Ensuring That Kendra Can Make More Personal Choices

For Kevin and Simon Porter and their nine-year old daughter Kendra, it comes down to choice. It’s a concept that most people take for granted, but something that is dearly important to most of us. It is the ability to choose. kendra story blurb for oct 2015 ezine article

Kendra is a gifted young girl who loves drawing, photography, and really anything to do with art. She attends grade four in her hometown of Brandon, Manitoba, and has an insatiable amount of energy for activity; learning and experiencing everything she can in life.

Kendra recently went on an overnight field trip with her class to visit one of the museums in Winnipeg. Her parents were a bit nervous but also very proud. A two-day road trip with your elementary class, and without your parents, is a big step for any 4th grader. The fact that Kendra has complex needs and was able to participate represents a big step for the young girl who is becoming more independent.

Kendra loved the trip, and now dreams of seeing all of the world’s great museums. The question of choice and independence is paramount in Kevin and Simon’s mind when considering Kendra’s future. They want to make sure that whatever their daughter pursues, she has the resources to do it.

With the often restrictive nature of many disabilities, Kevin and Simon see the RDSP as a way of ensuring their daughter can make personal choices when deciding her future, be it taking courses in a post-secondary institution or getting a job doing something she loves.

With the RDSP as a resource, Kevin and Simon want Kendra to be able go where she wants to go, do what she wants to do, and make more choices that lead to a sustained quality of life.

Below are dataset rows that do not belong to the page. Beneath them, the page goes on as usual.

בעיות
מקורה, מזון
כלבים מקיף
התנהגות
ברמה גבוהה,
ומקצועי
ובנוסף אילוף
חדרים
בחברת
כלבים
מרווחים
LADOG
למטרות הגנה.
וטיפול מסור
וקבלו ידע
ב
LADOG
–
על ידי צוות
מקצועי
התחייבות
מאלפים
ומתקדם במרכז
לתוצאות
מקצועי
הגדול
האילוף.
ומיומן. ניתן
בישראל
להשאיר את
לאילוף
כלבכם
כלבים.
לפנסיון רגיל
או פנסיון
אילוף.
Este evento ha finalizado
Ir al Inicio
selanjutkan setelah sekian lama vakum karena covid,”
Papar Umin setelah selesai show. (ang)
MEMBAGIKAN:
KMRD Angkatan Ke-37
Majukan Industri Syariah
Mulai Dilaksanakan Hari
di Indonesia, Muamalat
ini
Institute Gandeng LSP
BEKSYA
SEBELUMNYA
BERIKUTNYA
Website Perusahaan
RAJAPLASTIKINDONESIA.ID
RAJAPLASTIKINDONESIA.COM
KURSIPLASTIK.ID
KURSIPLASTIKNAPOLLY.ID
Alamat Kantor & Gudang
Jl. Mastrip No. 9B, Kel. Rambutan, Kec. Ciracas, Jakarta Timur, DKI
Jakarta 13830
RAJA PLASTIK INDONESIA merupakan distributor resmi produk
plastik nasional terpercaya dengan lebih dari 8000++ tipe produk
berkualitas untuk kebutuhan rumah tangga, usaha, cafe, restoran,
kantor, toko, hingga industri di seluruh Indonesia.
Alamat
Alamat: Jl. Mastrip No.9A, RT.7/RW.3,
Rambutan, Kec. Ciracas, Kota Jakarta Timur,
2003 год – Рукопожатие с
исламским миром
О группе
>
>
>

After taking a look at their finances, Kevin and Simon are planning to contribute $125 a month for 20 years. Having already saved for Kendra with the help of her extended family, Kevin and Simon are also looking to transfer an initial $10,000 into Kendra’s plan right from the start.

So what is Kendra’s RDSP going to look like?

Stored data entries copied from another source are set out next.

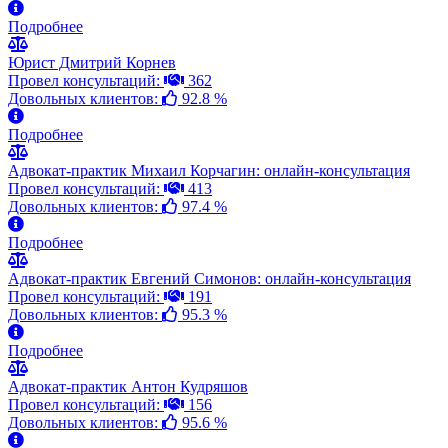
Подробнее
Юрист Дмитрий Корнев
Провел консультаций:
362
Довольных клиентов:
92.8 %
Подробнее
Адвокат-практик Михаил Корчагин: онлайн-консультация
Провел консультаций:
413
Довольных клиентов:
97.4 %
Подробнее
Адвокат-практик Евгений Симонов: онлайн-консультация
Провел консультаций:
191
Довольных клиентов:
95.3 %
Подробнее
Адвокат-практик Антон Кудряшов
Провел консультаций:
156
Довольных клиентов:
95.6 %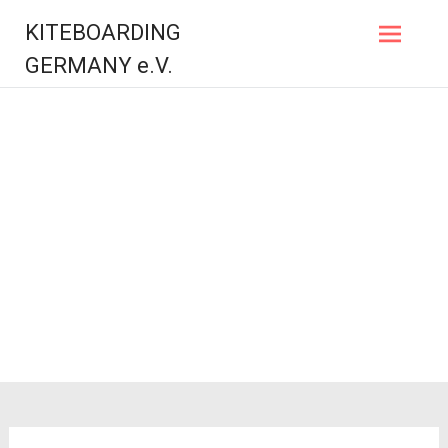
Zum
KITEBOARDING
Inhalt
springen
GERMANY e.V.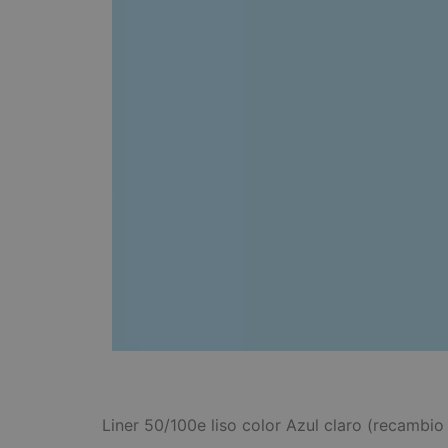
Liner 50/100e liso color Azul claro (recambio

Kevin and Simon turned to Plan Institute’s RDSP Calculator –– by inputting their daughter’s age, their income levels and planned contributions, they learned that Kendra will have over $400,000 in her RDSP by age 40, which is about when she would be ready to start withdrawing.
What’s more, if she chose to follow the plan’s programmed payments (which have an auto default ending at age 83) her RDSP would have well over a million dollars over her lifetime, and pay out an average of $35,000 per year.
Or she can choose to withdraw much larger amounts earlier. All to spend on whatever she likes, like a house down payment and that dream vacation. There is a lot of flexibility with RDSP payments, and it will not affect her provincial disability income assistance and benefits.

Try it out for yourself. Go to and input the following:

Current Age: 9
Year RDSP Was Opened: 2015
Year qualified for the Disability Tax Credit: 2008
Family Taxable Income: over $90,000
Kendra’s Adult Income: less than $25,000
Annual Personal Contribution: $1,500 a year ($125 a month)
Family Contributions until age: 39
Estimated Return: 5.0%
Lump Sum Personal Contributions: $10,000 at age 9
Age to begin payments from the plan: 43

Hit Calculate!

calculate button

Estimated Value of the RDSP when beginning withdrawals (age 43): $464,171
Maximum Annual Payment at age 43: (10% of plan value): $46,417
Minimum Annual payment starting at age 43: $22,103
Average Annual payment if RDSP is kept open to age 83: $35,045
Estimated total in RDSP if kept open to age 83: $1,401,796

Total Personal Contributions: $56,500
Total Grant over 20 years: $70,000
Total Bond over 20 years: $20,000

Note: The RDSP Calculator is a tool to help you assess the potential of opening and contributing to an RDSP. The estimates provided by the Calculator are for information purposes only. The profile of your RDSP may differ from the RDSP Calculator projection.